> **Exercise prompt**:
Could you reproduce every line of text in the entries below word for word, leaving the pictures out of your answer?

★ ★ ★ ★

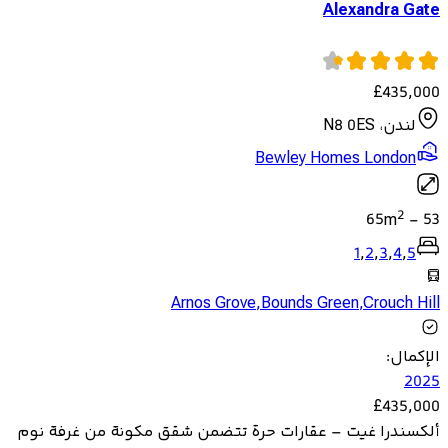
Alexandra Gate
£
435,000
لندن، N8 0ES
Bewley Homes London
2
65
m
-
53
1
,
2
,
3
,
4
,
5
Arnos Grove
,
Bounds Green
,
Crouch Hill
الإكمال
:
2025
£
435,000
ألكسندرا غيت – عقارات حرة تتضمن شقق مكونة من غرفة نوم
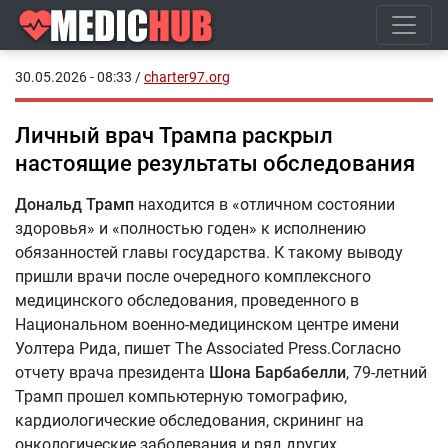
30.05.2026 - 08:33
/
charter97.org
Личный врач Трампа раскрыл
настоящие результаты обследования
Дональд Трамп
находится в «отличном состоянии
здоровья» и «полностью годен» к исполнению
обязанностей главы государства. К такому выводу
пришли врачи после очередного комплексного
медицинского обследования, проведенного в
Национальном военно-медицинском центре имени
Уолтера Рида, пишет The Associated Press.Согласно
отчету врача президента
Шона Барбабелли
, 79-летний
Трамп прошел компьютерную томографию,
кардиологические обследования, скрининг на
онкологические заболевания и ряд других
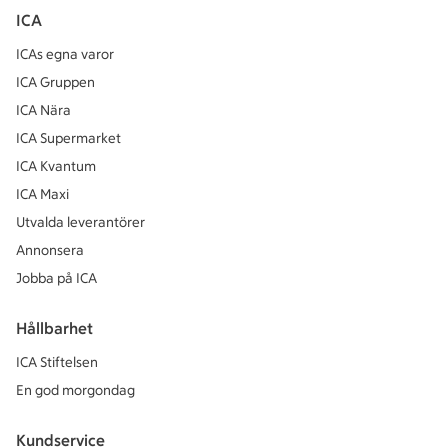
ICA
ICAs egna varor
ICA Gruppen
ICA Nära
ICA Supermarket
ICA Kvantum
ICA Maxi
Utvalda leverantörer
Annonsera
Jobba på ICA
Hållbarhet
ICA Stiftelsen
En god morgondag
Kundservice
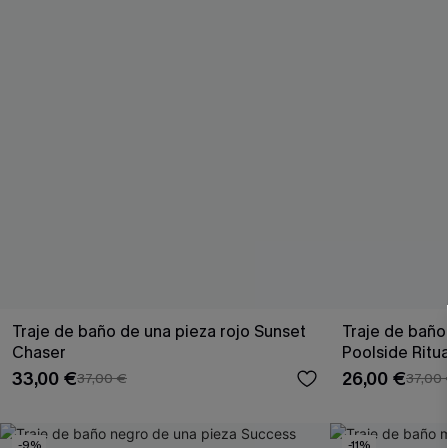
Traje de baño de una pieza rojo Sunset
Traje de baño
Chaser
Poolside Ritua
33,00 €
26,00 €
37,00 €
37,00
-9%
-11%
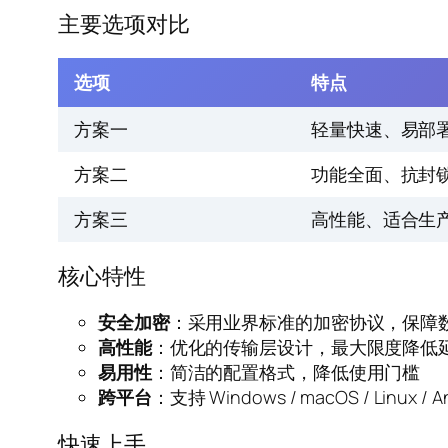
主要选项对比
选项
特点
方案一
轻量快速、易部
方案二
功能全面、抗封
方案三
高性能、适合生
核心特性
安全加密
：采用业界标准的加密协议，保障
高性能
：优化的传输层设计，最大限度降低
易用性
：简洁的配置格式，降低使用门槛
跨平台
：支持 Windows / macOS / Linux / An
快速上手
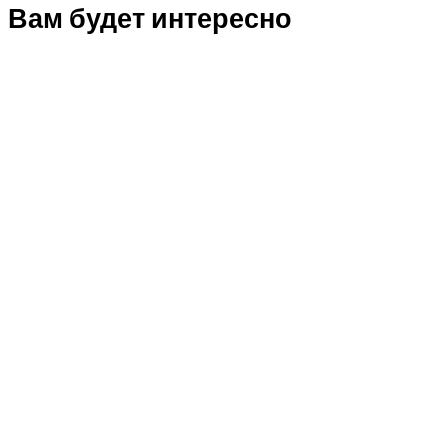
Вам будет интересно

★ ★ ★ ★

> **Result**:
Alexandra Gate
£
435,000
لندن، N8 0ES
Bewley Homes London
2
65
m
-
53
1
,
2
,
3
,
4
,
5
Arnos Grove
,
Bounds Green
,
Crouch Hill
الإكمال
:
2025
£
435,000
ألكسندرا غيت – عقارات حرة تتضمن شقق مكونة من غرفة نوم
30.05.2026 - 08:33
/
charter97.org
Личный врач Трампа раскрыл
настоящие результаты обследования
Дональд Трамп
находится в «отличном состоянии
здоровья» и «полностью годен» к исполнению
обязанностей главы государства. К такому выводу
пришли врачи после очередного комплексного
медицинского обследования, проведенного в
Национальном военно-медицинском центре имени
Уолтера Рида, пишет The Associated Press.Согласно
отчету врача президента
Шона Барбабелли
, 79-летний
Трамп прошел компьютерную томографию,
кардиологические обследования, скрининг на
онкологические заболевания и ряд других
ICA
ICAs egna varor
ICA Gruppen
ICA Nära
ICA Supermarket
ICA Kvantum
ICA Maxi
Utvalda leverantörer
Annonsera
Jobba på ICA
Hållbarhet
ICA Stiftelsen
En god morgondag
Kundservice
Traje de baño de una pieza rojo Sunset
Traje de baño
Chaser
Poolside Ritua
33,00 €
26,00 €
37,00 €
37,00
-9%
-11%
主要选项对比
选项
特点
方案一
轻量快速、易部
方案二
功能全面、抗封
方案三
高性能、适合生
核心特性
安全加密
：采用业界标准的加密协议，保障
高性能
：优化的传输层设计，最大限度降低
易用性
：简洁的配置格式，降低使用门槛
跨平台
：支持 Windows / macOS / Linux / An
快速上手
Вам будет интересно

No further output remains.